The underground factor is not only a necessary stage of any developing creative culture, but also seems to be the hip factor much of our easily-bored generation seeks and values today. For creatives underground element harbors the no hustle, no bullshit sentiment that often doesn’t come with more organized event spaces. For those interested in the scene, it harbors a level of authenticity of something new about to be born. Yet, by commercializing areas in our city, leaving very little of these pockets readily accessible to those who need it, it is not unreasonable to think that gentrification presents certain drawbacks.

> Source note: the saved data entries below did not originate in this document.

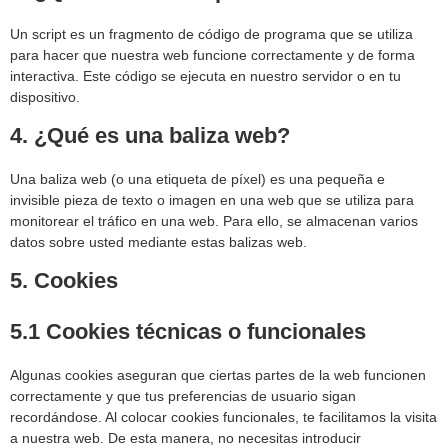
Un script es un fragmento de código de programa que se utiliza
para hacer que nuestra web funcione correctamente y de forma
interactiva. Este código se ejecuta en nuestro servidor o en tu
dispositivo.
4. ¿Qué es una baliza web?
Una baliza web (o una etiqueta de píxel) es una pequeña e
invisible pieza de texto o imagen en una web que se utiliza para
monitorear el tráfico en una web. Para ello, se almacenan varios
datos sobre usted mediante estas balizas web.
5. Cookies
5.1 Cookies técnicas o funcionales
Algunas cookies aseguran que ciertas partes de la web funcionen
correctamente y que tus preferencias de usuario sigan
recordándose. Al colocar cookies funcionales, te facilitamos la visita
a nuestra web. De esta manera, no necesitas introducir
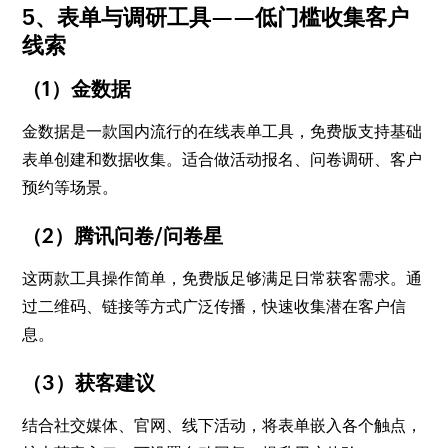
5、表单与调研工具——低门槛收集客户
线索
（1）金数据
金数据是一款国内流行的在线表单工具，免费版支持基础
表单创建和数据收集。适合做活动报名、问卷调研、客户
预约等场景。
（2）腾讯问卷/问卷星
这两款工具操作简单，免费版足够满足日常获客需求。通
过二维码、链接等方式广泛传播，快速收集潜在客户信
息。
（3）获客建议
结合社交媒体、官网、线下活动，将表单嵌入各个触点，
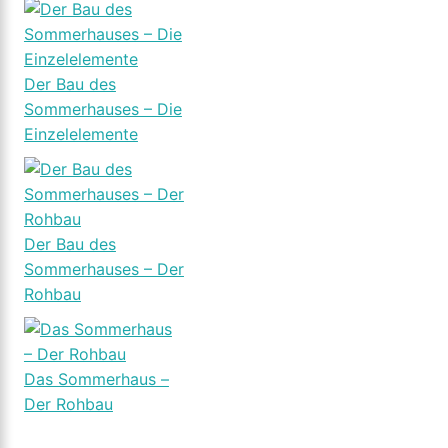
Der Bau des
Sommerhauses – Die
Einzelelemente
Der Bau des
Sommerhauses – Der
Rohbau
Das Sommerhaus –
Der Rohbau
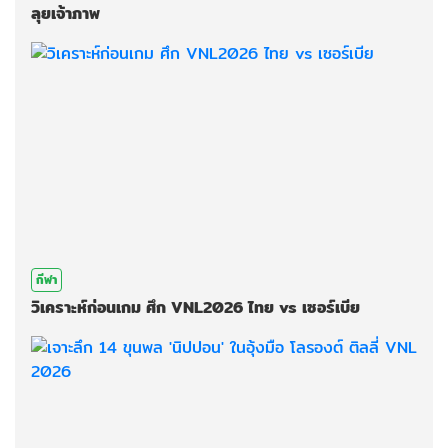
ลุยเจ้าภาพ
กีฬา
วิเคราะห์ก่อนเกม ศึก VNL2026 ไทย vs เซอร์เบีย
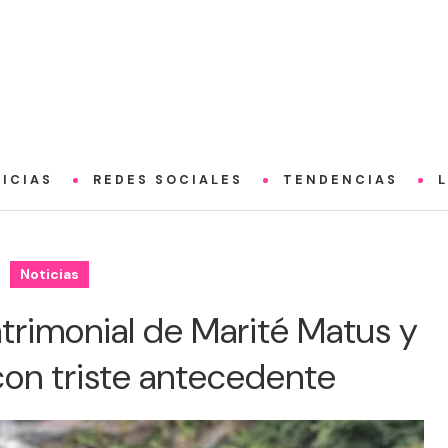
ICIAS
REDES SOCIALES
TENDENCIAS
Noticias
trimonial de Marité Matus y
con triste antecedente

As Lehrer pointed out, knowledge spillovers are more likely to occur in areas with reasonable rent prices and spaces that pool a diversity of people for different reasons. Kristjan, Justin, Jason, David and Greg are some of the individuals who have recently gravitated to Geary Avenue, for what at first seem to be different reasons. However upon a closer examination while they were following their own intuition, they increased the chance of Geary Avenue becoming the next enclave for cultural development – the birthing of this enclave is already happening, you just gotta look away from King West to appreciate it. “I’m not against gentrification at all. If a low rise was built here, I’d probably be curious but there’s use for these raw spaces that perhaps is not considered by the city’s developers” adds David. With this sentiment in mind, I left Geary Ave that evening wondering what the optimal solution is for a city like Toronto to continue provide the necessary environment for cultural expansion without compromising its growth and regeneration.